Josephine Baker, 1st Black woman honored in French Pantheon

The first black woman to be honored in the final resting place of France's most revered figures is being inducted into the Pantheon.

The Pantheon monument overlooking the Left Bank of Paris will be the site of a coffin containing soils from the US, France and Monaco. Her family requested that her body stay in Monaco.

The petition lobbying for her "pantheonization" was the reason why the French President decided to enter the Pantheon. The move is meant to send a message against racism and celebrate U.S.- French connections.

The author of the petition for the move told The Associated Press that she embodies women's freedom.

Baker was born in 1906. She moved to France following a job opportunity after having relationships with men and women and having already divorced twice.

She arrives in France in 1925 and is an emancipated woman, taking her life in her hands, in a country of which she doesn't even speak the language.

She achieved immediate success on the Theatre des Champs-Elysees stage, where she appeared topless and wearing a banana belt. Her show was a response to the racist stereotypes about African women of the colonial time.

The Theatre des Champs-Elysees's spokeswoman told the AP that she was a fantasy of an African woman. Josephine was asked to dance something that was tribal, savage, and African-like.

She became a French citizen after her marriage to Jean Lion, a Jewish man who later suffered from anti-Semitic laws of the collaborationist Vichy regime.

In September 1939, as France and Britain declared war against Nazi Germany, Baker got in touch with the head of the French counterintelligence services. She started sharing information hidden on her music sheets as an Informant.

Baker lived a double life, one on the one side, the music hall artist, and the other on the other side, a secret life, later becoming completely illegal, of intelligence agent, according to researcher and historian Géraud Létang.

She refused to play for the Nazis after France was defeated in 1940. She continued to work for the French Resistance even after she stopped performing.

She brought in several spies from the Allies to travel to Spain and Portugal.

She brings her make-up artists and technicians with her, so that she can get the information she wants. She is at risk of the death penalty or the harsh oppression of the Nazi regime.

After being seriously ill, Baker left France for North Africa. The British and Americans didn't trust De Gaulle so Baker gathered intel on them.

She raised funds from her own money. It is thought that she brought 10 million euros to support the French Resistance.

Baker joined the Air Force of the French Liberation Army in 1944 as a second lieutenant. The 1944 incident off the coast of Corsica where Baker was helped out of the sea was mentioned in the group's logbook. Josephine Baker was in the front of the plane after it had to make an emergency landing.

Baker organized concerts for soldiers and civilians. She went to Germany after the defeat of the Nazis to sing for people who had been deported.

Benetta Jules-Rosette, a leading scholar on Baker's life and a sociology professor at the University of California, San Diego, said that Baker's involvement in politics was atypical.

Baker was involved in anti-racist politics after the war. She was labeled a communist and banned from her homeland for a decade after she fought against American segregation.

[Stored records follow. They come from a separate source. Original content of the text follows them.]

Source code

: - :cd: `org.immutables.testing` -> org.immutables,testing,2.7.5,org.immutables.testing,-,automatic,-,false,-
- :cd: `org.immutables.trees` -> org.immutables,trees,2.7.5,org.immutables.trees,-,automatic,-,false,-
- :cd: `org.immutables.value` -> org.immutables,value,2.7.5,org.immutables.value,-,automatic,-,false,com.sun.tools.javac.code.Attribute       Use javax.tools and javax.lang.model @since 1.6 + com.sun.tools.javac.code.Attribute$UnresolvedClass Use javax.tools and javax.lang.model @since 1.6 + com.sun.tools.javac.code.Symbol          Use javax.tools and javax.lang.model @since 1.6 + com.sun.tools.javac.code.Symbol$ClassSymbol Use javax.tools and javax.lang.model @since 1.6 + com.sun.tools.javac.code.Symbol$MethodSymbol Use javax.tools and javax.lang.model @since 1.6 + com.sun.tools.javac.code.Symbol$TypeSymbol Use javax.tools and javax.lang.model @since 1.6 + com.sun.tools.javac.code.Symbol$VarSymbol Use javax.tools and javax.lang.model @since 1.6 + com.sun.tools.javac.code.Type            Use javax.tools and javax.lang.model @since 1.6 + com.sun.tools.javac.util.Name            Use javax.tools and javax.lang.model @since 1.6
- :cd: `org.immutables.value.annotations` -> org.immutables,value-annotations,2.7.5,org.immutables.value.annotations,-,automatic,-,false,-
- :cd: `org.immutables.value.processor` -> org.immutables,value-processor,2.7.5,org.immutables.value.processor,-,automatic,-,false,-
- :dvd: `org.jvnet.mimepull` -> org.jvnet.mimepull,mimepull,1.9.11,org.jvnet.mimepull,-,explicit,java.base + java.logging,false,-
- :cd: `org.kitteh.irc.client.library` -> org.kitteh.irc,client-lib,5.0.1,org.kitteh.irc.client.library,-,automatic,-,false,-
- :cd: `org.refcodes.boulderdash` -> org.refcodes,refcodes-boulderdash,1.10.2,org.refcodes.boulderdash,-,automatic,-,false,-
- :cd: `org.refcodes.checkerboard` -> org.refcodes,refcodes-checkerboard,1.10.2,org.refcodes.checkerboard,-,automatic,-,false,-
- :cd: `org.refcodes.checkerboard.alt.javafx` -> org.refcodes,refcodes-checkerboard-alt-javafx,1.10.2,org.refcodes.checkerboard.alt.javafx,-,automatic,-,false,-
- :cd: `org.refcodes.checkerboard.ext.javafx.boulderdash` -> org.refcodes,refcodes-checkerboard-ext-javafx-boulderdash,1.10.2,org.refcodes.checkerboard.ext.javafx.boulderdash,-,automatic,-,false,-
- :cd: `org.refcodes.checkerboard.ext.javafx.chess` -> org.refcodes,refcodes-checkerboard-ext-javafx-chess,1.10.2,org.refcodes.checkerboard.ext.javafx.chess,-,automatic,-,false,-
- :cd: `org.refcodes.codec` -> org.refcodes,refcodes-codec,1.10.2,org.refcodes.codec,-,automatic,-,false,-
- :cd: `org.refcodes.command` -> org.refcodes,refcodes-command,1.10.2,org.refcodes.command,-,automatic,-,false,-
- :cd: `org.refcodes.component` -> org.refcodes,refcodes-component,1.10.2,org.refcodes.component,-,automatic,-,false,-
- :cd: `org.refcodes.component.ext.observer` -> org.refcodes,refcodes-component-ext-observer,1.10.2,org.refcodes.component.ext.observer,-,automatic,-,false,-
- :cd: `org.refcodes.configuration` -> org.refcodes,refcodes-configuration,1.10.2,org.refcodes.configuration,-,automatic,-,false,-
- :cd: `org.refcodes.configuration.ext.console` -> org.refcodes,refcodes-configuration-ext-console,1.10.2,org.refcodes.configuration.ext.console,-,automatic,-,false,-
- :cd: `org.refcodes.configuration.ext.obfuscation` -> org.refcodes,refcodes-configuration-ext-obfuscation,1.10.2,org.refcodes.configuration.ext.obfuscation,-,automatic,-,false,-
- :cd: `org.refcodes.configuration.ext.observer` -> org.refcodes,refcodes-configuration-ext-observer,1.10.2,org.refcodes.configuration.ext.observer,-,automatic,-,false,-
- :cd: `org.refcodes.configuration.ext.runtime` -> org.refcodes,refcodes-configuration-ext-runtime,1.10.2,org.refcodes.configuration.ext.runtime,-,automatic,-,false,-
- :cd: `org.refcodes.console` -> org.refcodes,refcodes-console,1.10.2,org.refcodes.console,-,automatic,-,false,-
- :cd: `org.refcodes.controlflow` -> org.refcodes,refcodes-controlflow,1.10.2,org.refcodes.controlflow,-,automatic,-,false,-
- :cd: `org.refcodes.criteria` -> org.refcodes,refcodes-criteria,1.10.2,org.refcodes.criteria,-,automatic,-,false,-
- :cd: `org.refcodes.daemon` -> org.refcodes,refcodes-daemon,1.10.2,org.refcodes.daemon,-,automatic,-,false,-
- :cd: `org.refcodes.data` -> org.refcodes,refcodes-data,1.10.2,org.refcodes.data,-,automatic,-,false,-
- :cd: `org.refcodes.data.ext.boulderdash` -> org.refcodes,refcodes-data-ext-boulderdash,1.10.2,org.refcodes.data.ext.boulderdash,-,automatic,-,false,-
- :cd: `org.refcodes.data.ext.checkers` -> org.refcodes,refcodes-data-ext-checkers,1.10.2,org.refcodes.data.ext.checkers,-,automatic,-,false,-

She was the only woman to speak at the March on Washington before Martin Luther King spoke.

She adopted 12 children from all over the world and created a "rainbow tribe" to embody her ideal of "universal Fraternity." She bought a castle and land in the southwestern French town of Milandes to build a city that embodied her values.

One of Baker's sons, Brian Bouillon Baker, told the AP that his mother saw the success of the rainbow tribe because they never ratted on each other. I heard her say to some friends that she is mad to never know who causes trouble, but she is proud that her kids are united.

She ran into financial trouble at the end of her life. Baker was offered a place for her and her children to live by Princess Grace of Monaco.

She died from a brain hemorrhage four days after the opening of her comeback tour. She was buried in Monaco.

Critics of the president of France question why he chose an American-born woman to be the first black woman in the Pantheon, instead of someone who stood up against discrimination in France.

Baker is one of 72 men and five women honored in the Pantheon. Felix Eboue and Alexandre Dumas are two Black figures in the mausoleum.

Pantheon administrator David Medec told the AP that these are people who have committed themselves. It is not only excellence in a field of competence, it is also the question of commitment to others.